India’s largest carrier, IndiGo (owned by InterGlobe Aviation), reported a net loss of INR 25.4 bn (USD 270 mn) for 4Q FY 2026 (which ended on 31 March), while revenue rose marginally to INR 224.3 bn (USD 2.3 bn), as per its earnings release. The low-cost carrier missed projections for a gain of INR 18.7 bn (USD 200 mn) as a weaker INR and high jet fuel prices hiked up the company’s expenses by 31% y-o-y.
What is driving the loss: IndiGo’s largest drag came from FX movements — booking a forex loss of INR 48.2 bn (USD 510 mn), compared with a gain of INR 1.4 bn (USD 14.7 mn) a year earlier. The currency weakened by more than 5% against the USD during the quarter. The firm also saw a one-off expense of INR 2.5 bn (USD 30 mn) tied to India's new labor code.
Why it matters: Earnings are under pressure in the aftermath of growing pressure on Indian airlines from elevated fuel costs, a weaker currency, and operational disruptions.
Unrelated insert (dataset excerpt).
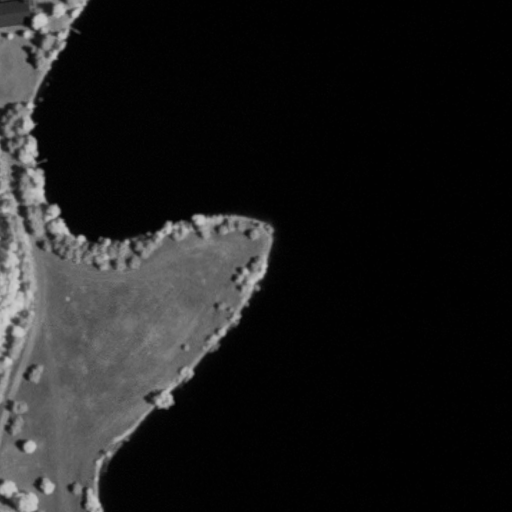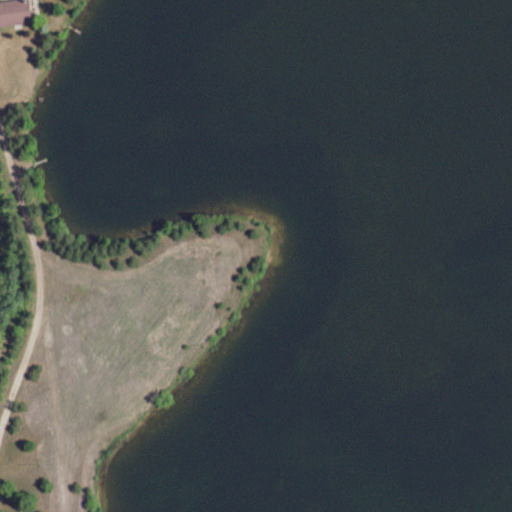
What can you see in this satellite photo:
building: (19, 13)
road: (41, 287)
Industry executives have warned that FY 2027 could prove loss-making for the sector, contingent on external factors, including fuel prices and exchange rates.
Fuel hedging back on the table
“We will be putting our minds to start looking at whether fuel hedging is another option, given what we’ve experienced in the last three months,” IndiGo’s Chief Financial Officer Gaurav Negi said in an earnings call.
Growth slows as volatility spikes: The airline forecasts capacity growth of 3-4% in 1Q FY 2027, compared with 16.4% a year earlier. IndiGo has approved a plan to prepay up to USD 450 mn in lease obligations to support aircraft, engine, and spare parts acquisitions as it continues fleet expansion despite a challenging operating environment.
Airlines cut capacity as fuel costs bite
MEANWHILE- IndiGo has cut 7-10% of scheduled domestic flights, while its rival Air India has reduced planned services by 22% for June and July amid heavy losses, Reuters reports, citing unnamed sources. The pullback by India’s two largest airlines, which together account for roughly 90% of India’s domestic passenger traffic, is likely to tighten seat availability and keep fares elevated during the peak summer travel season.